(Given records Opens)

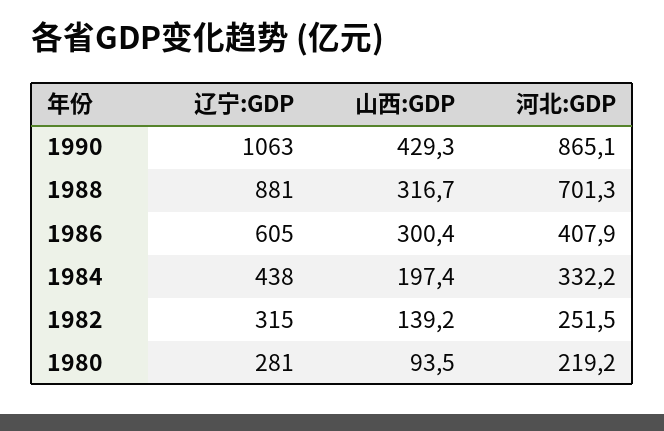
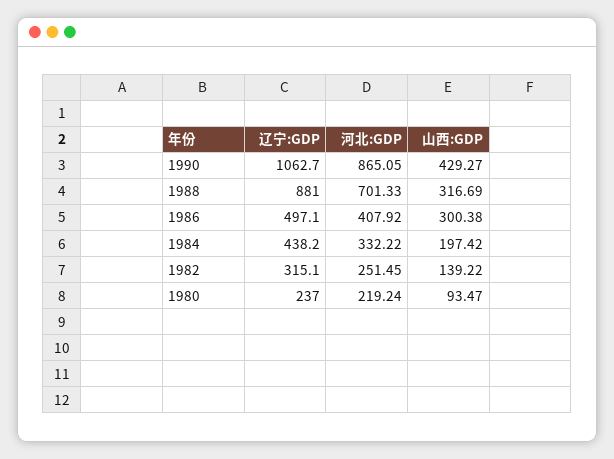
  {
    "辽宁:GDP": {
      "1990": 1062.7,
      "1988": 881,
-     "1986": 605,
+     "1986": 497.1,
      "1984": 438.2,
      "1982": 315.1,
-     "1980": 281
+     "1980": 237
    },
    "山西:GDP": {
      "1990": 429.27,
      "1988": 316.69,
      "1986": 300.38,
      "1984": 197.42,
      "1982": 139.22,
      "1980": 93.47
    },
    "河北:GDP": {
      "1990": 865.05,
      "1988": 701.33,
      "1986": 407.92,
      "1984": 332.22,
      "1982": 251.45,
      "1980": 219.24
    }
  }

(Given records Closes)

** Request **
Exactly as written, reproduce all of the entries while dropping the pictures.

** Your solution **
  {
    "辽宁:GDP": {
      "1990": 1062.7,
      "1988": 881,
-     "1986": 605,
+     "1986": 497.1,
      "1984": 438.2,
      "1982": 315.1,
-     "1980": 281
+     "1980": 237
    },
    "山西:GDP": {
      "1990": 429.27,
      "1988": 316.69,
      "1986": 300.38,
      "1984": 197.42,
      "1982": 139.22,
      "1980": 93.47
    },
    "河北:GDP": {
      "1990": 865.05,
      "1988": 701.33,
      "1986": 407.92,
      "1984": 332.22,
      "1982": 251.45,
      "1980": 219.24
    }
  }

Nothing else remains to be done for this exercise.